Le signal CV des GLP-1RA est désormais difficile à contester en prévention secondaire/haut risque chez le DT2 (baisse des MACE surtout via infarctus/AVC, effet plus modeste sur la mortalité). Là où le débat devient intéressant en 2024–2025, c’est l’extension hors diabète : SELECT (sémaglutide 2,4 mg) apporte une preuve « CV » chez l’obésité avec maladie athéroscléreuse établie, ce qui change la logique d’indication (traiter un risque CV, pas seulement un poids). Pour l’ICFEP, l’amélioration de symptômes/qualité de vie et la perte de poids sont convaincantes, mais l’impact sur événements durs (hospitalisations, mortalité) reste moins solidement établi et probablement hétérogène selon le phénotype (obésité-inflammatoire). En pratique : intégrer aux 4 piliers (statine/anti-HTA/anti-thrombotique selon indication, iSGLT2) + sevrage tabac/activité, et anticiper tolérance digestive, titration et accès au traitement.

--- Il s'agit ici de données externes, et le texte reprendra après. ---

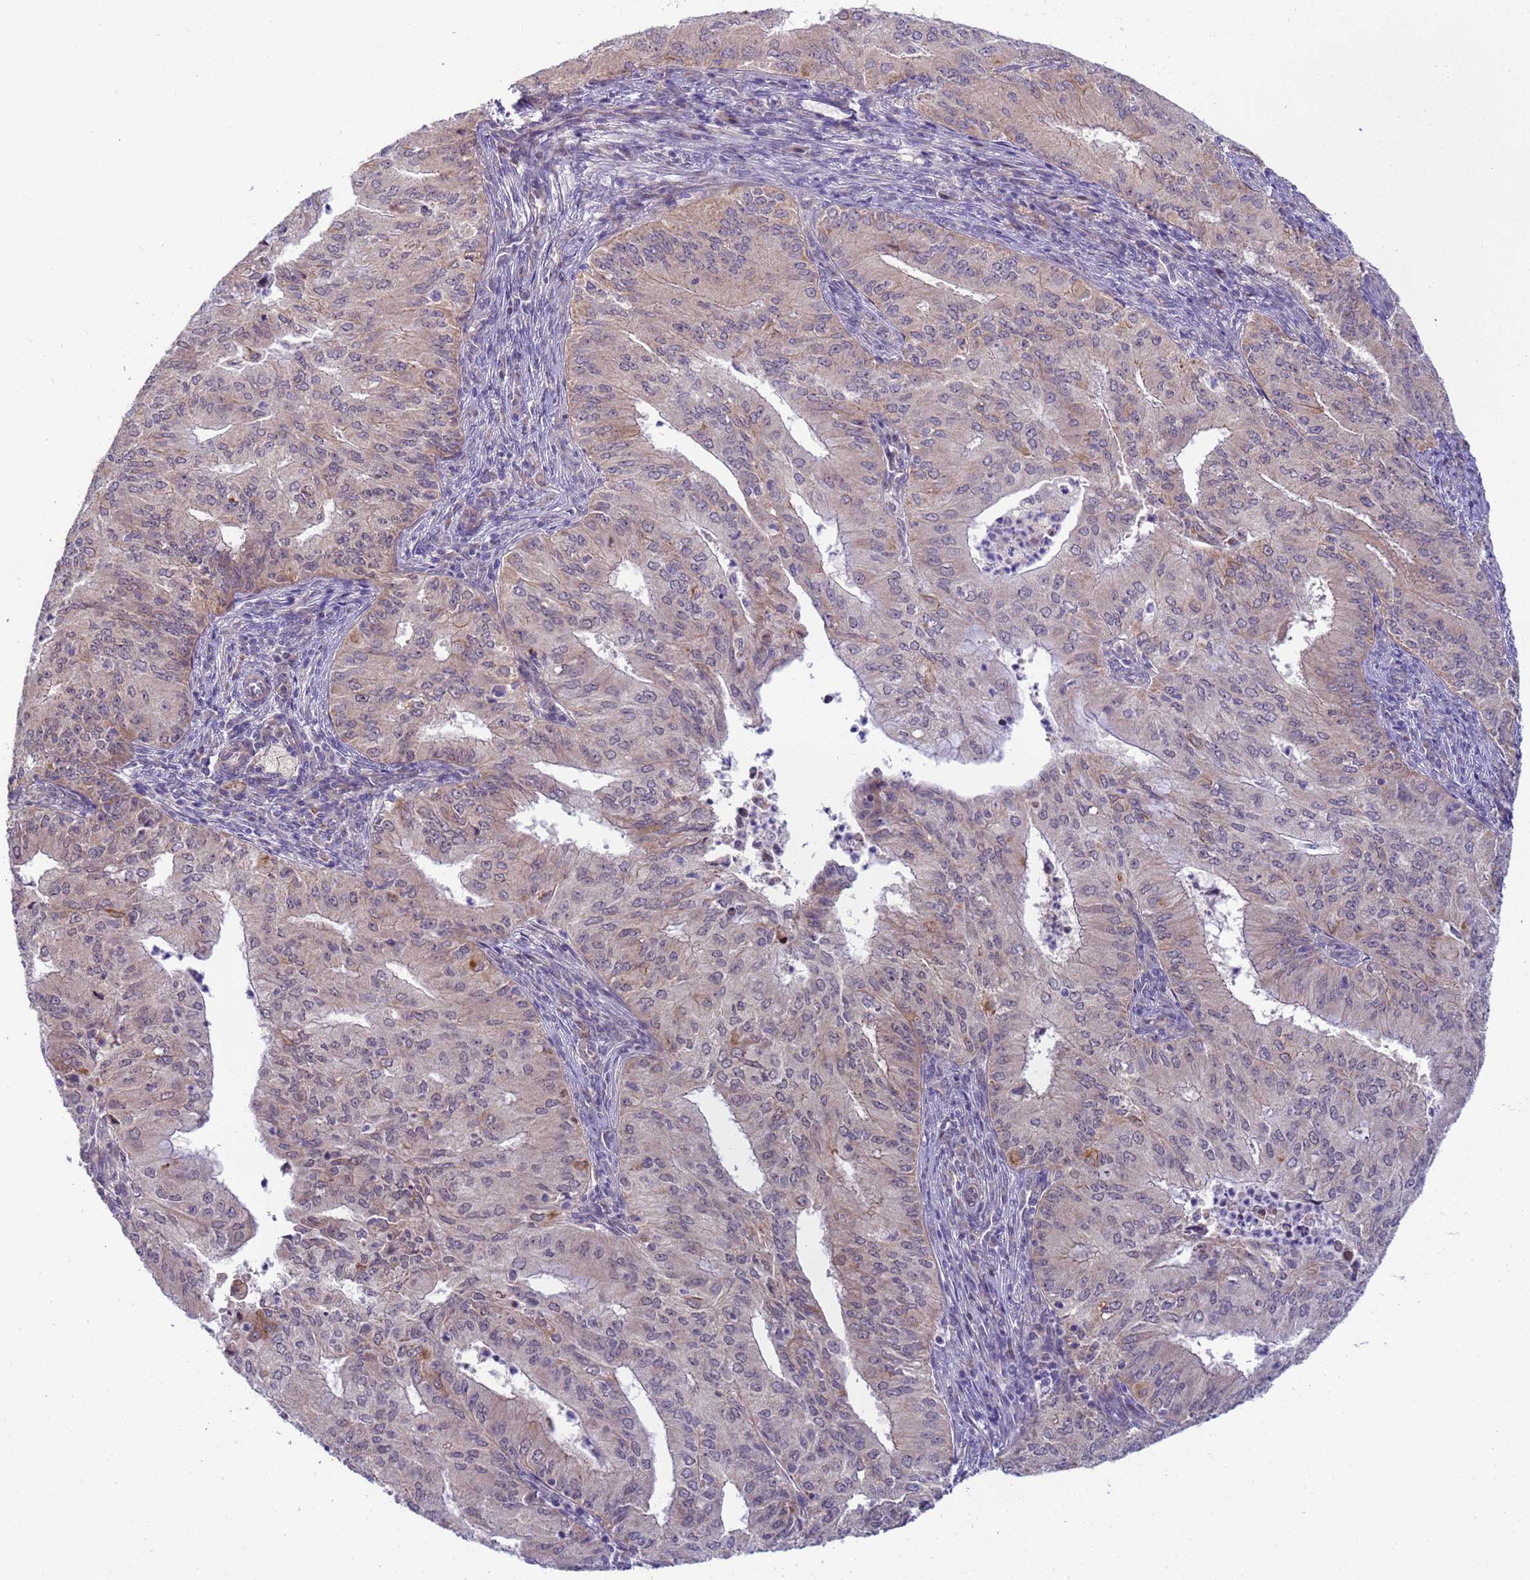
{"staining": {"intensity": "weak", "quantity": "25%-75%", "location": "cytoplasmic/membranous"}, "tissue": "endometrial cancer", "cell_type": "Tumor cells", "image_type": "cancer", "snomed": [{"axis": "morphology", "description": "Adenocarcinoma, NOS"}, {"axis": "topography", "description": "Endometrium"}], "caption": "Immunohistochemical staining of human endometrial adenocarcinoma demonstrates low levels of weak cytoplasmic/membranous positivity in about 25%-75% of tumor cells.", "gene": "RAPGEF3", "patient": {"sex": "female", "age": 50}}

Bon angle éditorial : on est bien au‑delà du contrôle glycémique, avec des signaux CV désormais robustes selon les populations. À rappeler toutefois clairement : l’« effet de classe » reste discutable, les réductions de MACE étant solidement démontrées surtout avec liraglutide (LEADER), semaglutide s.c. (SUSTAIN‑6) et dulaglutide (REWIND), alors que d’autres molécules ont des résultats plus neutres. Pour 2024–2025, l’intérêt est aussi d’articuler trois champs : DT2 à risque CV (prévention secondaire/haut risque), obésité sans diabète (SELECT avec sémaglutide 2,4 mg) et ICFEP avec obésité (STEP‑HFpEF : amélioration symptômes/qualité de vie, impact dur sur événements encore à préciser). Message pratique attendu : choisir la molécule selon le niveau de preuve, intégrer aux statines/anti‑HTA/SGLT2i quand indiqués, et anticiper tolérance digestive, titration et accès/remboursement.